Greenwood decided to update the gun rules after Taggart was looking into whether a recently annexed resident could keep a gun range on his isolated rural property.
She found the ban buried in the city rules, which regulate matters such as building permits. Greenwood has hundreds of pages on a broad range of regulations. For example, rules restrict how fast trains can travel through city limits and tell people they can’t put signs on trees.
Taggart said she quickly realized that Greenwood lacked the authority to tell people they couldn’t carry concealed guns.
“That city code is not allowed under current state law and the Second Amendment,” she said. “Under Indiana law and the Constitution, we simply cannot regulate ammunition and the firearms.

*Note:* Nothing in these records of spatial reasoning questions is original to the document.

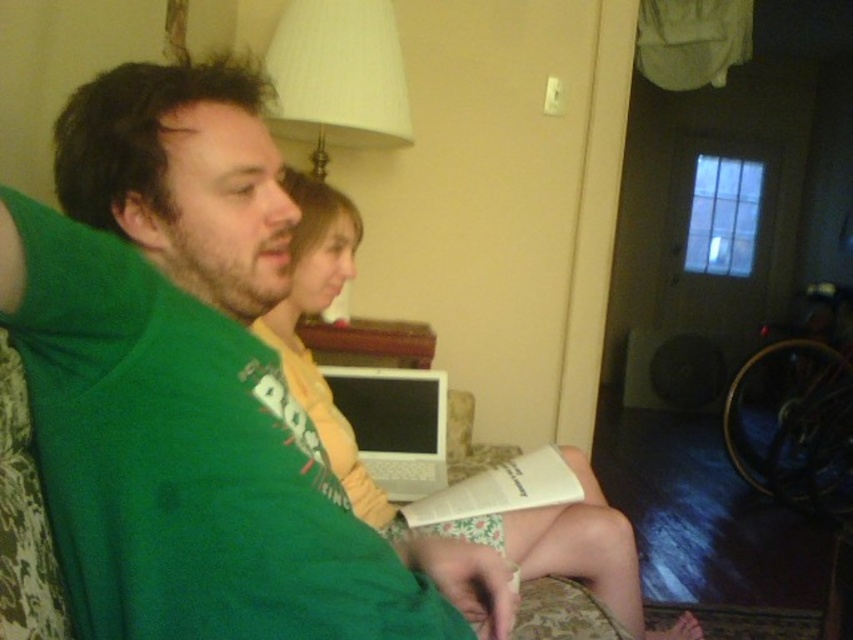
You are standing in the living room and want to find the yellow knit sweater at center. According to the coordinates provided, where should you look?

The yellow knit sweater at center is located at coordinates point [314,314].

You are a delivery person who needs to place a small package on the table between the yellow knit sweater at center and the white plastic laptop at center. Can you fit the package there without moving either item?

The yellow knit sweater at center is taller than the white plastic laptop at center, so there might be space between them to place the package, but since both are at the center, their exact positioning isn

You are standing in the room and want to place a small decoration exactly at the point marked by the coordinates point (314, 314). Which object is currently occupying that location?

The yellow knit sweater at center is located at point (314, 314), so that is the object occupying that location.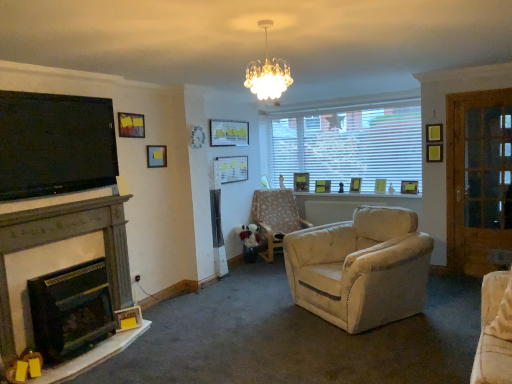
Question: Is floral fabric chair at center aimed at crystalline glass chandelier at upper center?

Choices:
 (A) yes
 (B) no

Answer: (A)

Question: From a real-world perspective, is floral fabric chair at center positioned under crystalline glass chandelier at upper center based on gravity?

Choices:
 (A) no
 (B) yes

Answer: (B)

Question: Is floral fabric chair at center positioned before crystalline glass chandelier at upper center?

Choices:
 (A) no
 (B) yes

Answer: (A)

Question: Does floral fabric chair at center have a smaller size compared to crystalline glass chandelier at upper center?

Choices:
 (A) no
 (B) yes

Answer: (A)

Question: Can you confirm if floral fabric chair at center is taller than crystalline glass chandelier at upper center?

Choices:
 (A) no
 (B) yes

Answer: (B)

Question: From the image's perspective, is matte wooden picture frame at center, the 1th picture frame in the back-to-front sequence, above or below matte black tv at left?

Choices:
 (A) below
 (B) above

Answer: (A)

Question: Relative to matte black tv at left, is matte wooden picture frame at center, the 1th picture frame in the back-to-front sequence, in front or behind?

Choices:
 (A) behind
 (B) front

Answer: (A)

Question: Is matte wooden picture frame at center, the 5th picture frame in the right-to-left sequence, to the left or to the right of matte black tv at left in the image?

Choices:
 (A) right
 (B) left

Answer: (A)

Question: Considering the positions of matte wooden picture frame at center, arranged as the ninth picture frame when viewed from the front, and matte black tv at left in the image, is matte wooden picture frame at center, arranged as the ninth picture frame when viewed from the front, wider or thinner than matte black tv at left?

Choices:
 (A) wide
 (B) thin

Answer: (A)

Question: Is matte yellow picture frame at window, which appears as the 4th picture frame when viewed from the right, spatially inside matte wooden picture frame at center, the 1th picture frame in the back-to-front sequence, or outside of it?

Choices:
 (A) outside
 (B) inside

Answer: (A)

Question: Considering the positions of matte yellow picture frame at window, which appears as the 4th picture frame when viewed from the right, and matte wooden picture frame at center, which is counted as the 5th picture frame, starting from the left, in the image, is matte yellow picture frame at window, which appears as the 4th picture frame when viewed from the right, bigger or smaller than matte wooden picture frame at center, which is counted as the 5th picture frame, starting from the left,?

Choices:
 (A) big
 (B) small

Answer: (B)

Question: Looking at their shapes, would you say matte yellow picture frame at window, which is counted as the 6th picture frame, starting from the left, is wider or thinner than matte wooden picture frame at center, the 5th picture frame in the right-to-left sequence?

Choices:
 (A) wide
 (B) thin

Answer: (B)

Question: From the image's perspective, is matte yellow picture frame at window, which appears as the 4th picture frame when viewed from the right, positioned above or below matte wooden picture frame at center, the 5th picture frame in the right-to-left sequence?

Choices:
 (A) below
 (B) above

Answer: (A)

Question: Does point (291, 223) appear closer or farther from the camera than point (287, 66)?

Choices:
 (A) closer
 (B) farther

Answer: (B)

Question: Considering their positions, is floral fabric chair at center located in front of or behind crystalline glass chandelier at upper center?

Choices:
 (A) front
 (B) behind

Answer: (B)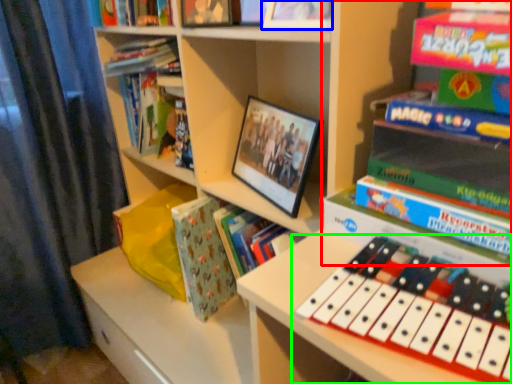
Question: Which object is the closest to the book (highlighted by a red box)? Choose among these: book (highlighted by a blue box) or musical keyboard (highlighted by a green box).

Choices:
 (A) book
 (B) musical keyboard

Answer: (A)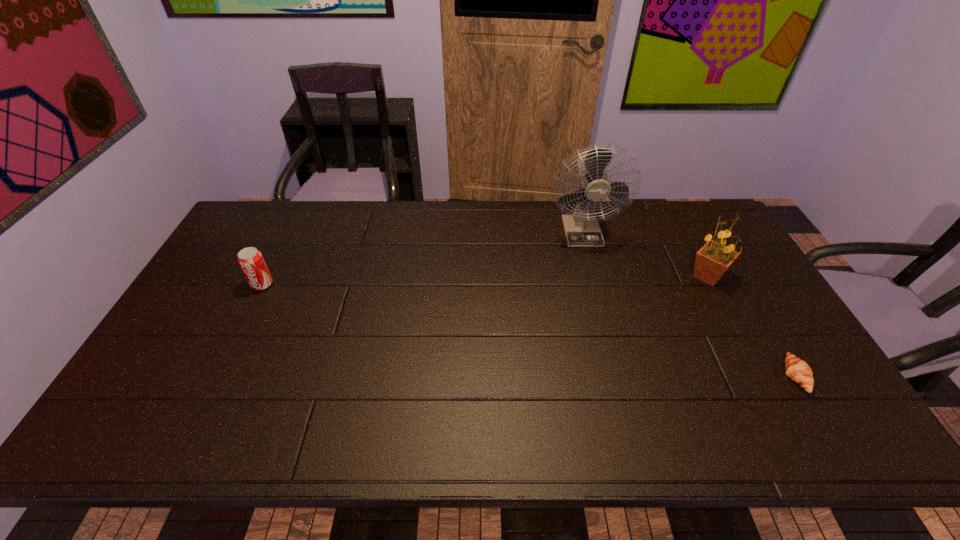
The image size is (960, 540). Find the location of `the third object from right to left`. the third object from right to left is located at coordinates (581, 229).

Locate an element on the screen. the farthest object is located at coordinates pyautogui.click(x=581, y=229).

Where is `the second tallest object`? The width and height of the screenshot is (960, 540). the second tallest object is located at coordinates (714, 258).

Locate an element on the screen. the leftmost object is located at coordinates (250, 260).

This screenshot has width=960, height=540. Identify the location of the third tallest object. (250, 260).

Where is `the nearest object`? the nearest object is located at coordinates (798, 370).

The image size is (960, 540). In order to click on the shortest object in this screenshot , I will do `click(798, 370)`.

Image resolution: width=960 pixels, height=540 pixels. Identify the location of vacant point located 0.070m on the air flow direction of the third object from right to left. (590, 262).

You are a GUI agent. You are given a task and a screenshot of the screen. Output one action in this format:
    pyautogui.click(x=<x>, y=<y>)
    Task: Click on the blank area located at the front of the sunflower with flowers visible
    The height and width of the screenshot is (540, 960).
    Given the screenshot: What is the action you would take?
    pyautogui.click(x=622, y=276)

Where is `free spot located at the front of the sunflower with flowers visible`? The height and width of the screenshot is (540, 960). free spot located at the front of the sunflower with flowers visible is located at coordinates (558, 276).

That’s the exclusive realm of the state, and we rewrote the provision of the law in accordance with state law and the U.S. Constitution.”
City also decided to update the city’s other gun rule, about how you can shoot pigeons or other nuisance birds if you first get the blessing of Greenwood police.
Laut said he heard that people once fired at pigeons in Old Town, but few people have requested to shoot at nuisance birds in recent years.
Residents can scare off birds more safely, such as by using firecrackers or air horns to scare them away, Armstrong said.
“There’s an obvious danger in crowded areas,” he said. “There’s a chance you are going to miss the bird and we don’t want bullets flying through the area. I know what can potentially go wrong, because my uncle once had a bullet come through his apartment wall. We’re trying to keep from having issues.”
The proposed rule bans shooting within city limits except on ranges, and when allowed by state law, such as to protect people and property. That restriction extends to slingshots, pellet guns and arrows.
Under the proposed restriction, you wouldn’t even be allowed to throw a stone into any street, sidewalk, alley, park, playground, building or other public place.
The proposed changes come up for approval at the city council meeting Wednesday.